Erol Sağlam - How do Men Embody the State? State, Societal Violence, and Masculinities in Contemporary Turkey

Diskussionsforum

02.05.2019
17:00 - 18:30
Zentrum für Südosteuropastudien, Südosteuropa-Gesellschaft, Koordinationsstelle für Geschlechterstudien und Gleichstellung
[015CEG0058] LS 15.03, Universitätsstraße 15 Bauteil C, Erdgeschoß

Contemporary resurgence of authoritarian politics has redirected our attention to the way conspiracies operate across socio-political contexts. Various populist political figures, such as Trump in the US or Orban in Hungary, have relied on the dynamism of conspiracies to strengthen their political bases, to justify their political strategies, and to establish alternative truths. In the meantime, many initiatives have emerged to counter the harmful effects of the prevalence of conspiracies (e.g., factcheck.org in the US or teyit.org in Turkey) and to “re-stabilize” our senses of truth. Within this context, most scholarly analyses have, time and again, studied dismissed these conspiratorial narratives as epistemologically untruthful accounts. And yet, how conspiracies operate within concrete socio-political structures and across everyday life is still to be comprehended. This research particularly focuses on these long-neglected aspects of conspiratorial socialities and follows a number of questions: How are men appealed into these conspiratorial enunciations? What does the circulation of conspiracies do to subjects and socialities? How does this circulation affect the way we conceive the state and law?

Drawing on an ethnographic research in northeastern Turkey, this talk explores the political and social dynamics that are generated and exacerbated by the everyday circulation of conspiracy theories among me. Focusing mainly on masculine socialities, this study aims to trace the socio, political, and juridical implications of conspiratorial enunciations as well as offering insights into the ways through which we are to study contemporary politics and society. Rather than articulating conspiracies as untruthful narratives that reflect the “inability of masses to cope with a changing world”, I aim to highlight how ordinary subjects forge and circulate these accounts to regenerate themselves as knowing and potent subjects. I then explore how conspiratorial narratives fuel vigilantism and extralegal violence through which stately responsibilities are taken over by men, leading to the emergence of sovereign subjectivities who embody the state and can inflict violence upon those whom are deemed to be “subversives”.
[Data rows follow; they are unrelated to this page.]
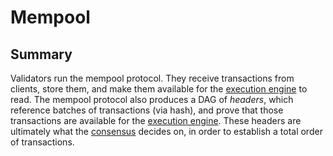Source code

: # Mempool

## Summary
Validators run the mempool protocol. 
They receive transactions from clients, store them, and make them available for the [execution engine](execution.md) to read. 
The mempool protocol also produces a DAG of *headers*, which reference batches of transactions (via hash), and prove that those transactions are available for the [execution engine](execution.md). 
These headers are ultimately what the [consensus](heterogeneous_paxos.md) decides on, in order to establish a total order of transactions.
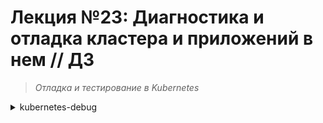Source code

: # **Лекция №23: Диагностика и отладка кластера и приложений в нем // ДЗ**
> _Отладка и тестирование в Kubernetes_
<details>
  <summary>kubernetes-debug</summary>

## **Задание:**
Проведение диагностики состояния кластера, знакомство с инструментами для диагностики

Цель:
В данном дз студенты научатся пользоваться инструментами для отладки кластера kubernetes. Такими как strace, kubectl-debug, iptables-tailer.

Описание/Пошаговая инструкция выполнения домашнего задания:
Все действия описаны в методическом указании.

Критерии оценки:
0 б. - задание не выполнено
1 б. - задание выполнено
2 б. - выполнены все дополнительные задания

---

### План работы:


## **Полезное:**


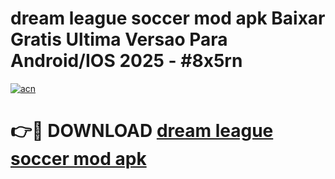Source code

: # dream league soccer mod apk Baixar Gratis Ultima Versao Para Android/IOS 2025 - #8x5rn

[![acn](https://github.com/user-attachments/assets/0f9c940e-d8b0-45ae-aac7-cd30a18b3e1c)](https://app.mediaupload.pro/?title=dream_league_soccer_mod_apk&ref=19F)

# 👉🔴 DOWNLOAD [dream league soccer mod apk](https://app.mediaupload.pro/?title=dream_league_soccer_mod_apk&ref=19F)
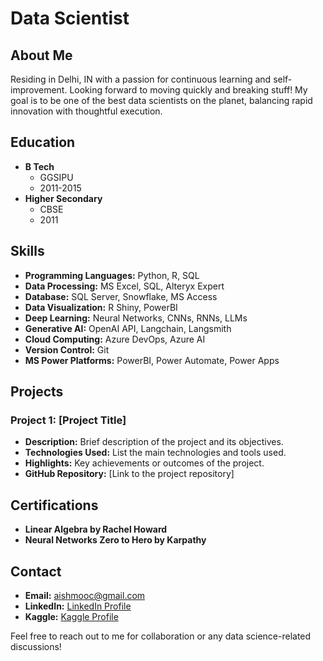 # Data Scientist

## About Me
Residing in Delhi, IN with a passion for continuous learning and self-improvement. Looking forward to moving quickly and breaking stuff! My goal is to be one of the best data scientists on the planet, balancing rapid innovation with thoughtful execution.

## Education
- **B Tech**
  - GGSIPU
  - 2011-2015
- **Higher Secondary**
  - CBSE
  - 2011

## Skills
- **Programming Languages:** Python, R, SQL
- **Data Processing:** MS Excel, SQL, Alteryx Expert
- **Database:** SQL Server, Snowflake, MS Access
- **Data Visualization:** R Shiny, PowerBI
- **Deep Learning:** Neural Networks, CNNs, RNNs, LLMs
- **Generative AI:** OpenAI API, Langchain, Langsmith
- **Cloud Computing:** Azure DevOps, Azure AI
- **Version Control:** Git
- **MS Power Platforms:** PowerBI, Power Automate, Power Apps

## Projects
### Project 1: [Project Title]
- **Description:** Brief description of the project and its objectives.
- **Technologies Used:** List the main technologies and tools used.
- **Highlights:** Key achievements or outcomes of the project.
- **GitHub Repository:** [Link to the project repository]

## Certifications
- **Linear Algebra by Rachel Howard**
- **Neural Networks Zero to Hero by Karpathy**

## Contact
- **Email:** [aishmooc@gmail.com](mailto:aishmooc@gmail.com)
- **LinkedIn:** [LinkedIn Profile](https://www.linkedin.com/in/aishwaryasharma2/)
- **Kaggle:** [Kaggle Profile](https://www.kaggle.com/aishwaryasharma1992)

Feel free to reach out to me for collaboration or any data science-related discussions!
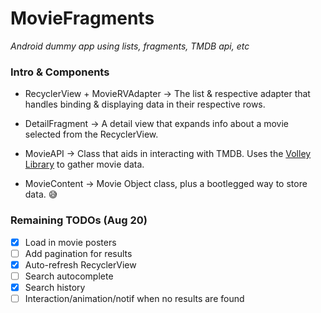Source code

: # MovieFragments

*Android dummy app using lists, fragments, TMDB api, etc*

### Intro & Components

- RecyclerView + MovieRVAdapter -> The list & respective adapter that handles binding & displaying data in their respective rows.

- DetailFragment -> A detail view that expands info about a movie selected from the RecyclerView. 

- MovieAPI -> Class that aids in interacting with TMDB. Uses the [Volley Library](https://developer.android.com/training/volley) to gather movie data.

- MovieContent -> Movie Object class, plus a bootlegged way to store data. 😅

### Remaining TODOs (Aug 20)

- [X] Load in movie posters
- [ ] Add pagination for results
- [X] Auto-refresh RecyclerView
- [ ] Search autocomplete
- [X] Search history
- [ ] Interaction/animation/notif when no results are found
Erol Saglam is a postdoctoral fellow at Stockholm University. He completed his doctoral studies at Birkbeck, University of London as of 2017. His current project explores men’s circulation of conspiracies in order to comprehend how the state is maintained in the everyday through extralegal violence and vigilantism conspiracies seem to fuel. Saglam is also studying treasure hunts to get a better grasp of collective memory, violence, and subjectivities in contemporary Turkey. His publications dealt with everyday configurations of Islamic piety in the Turkish context, everyday dynamics that forge and maintain heteronormative masculinities, how Turkish public space accommodates socio-cultural distinctions in different modalities, and the challenges facing ethnographic methodology in contemporary world. His primary research interests involve masculinities, extralegal violence, memory, and subjectivities.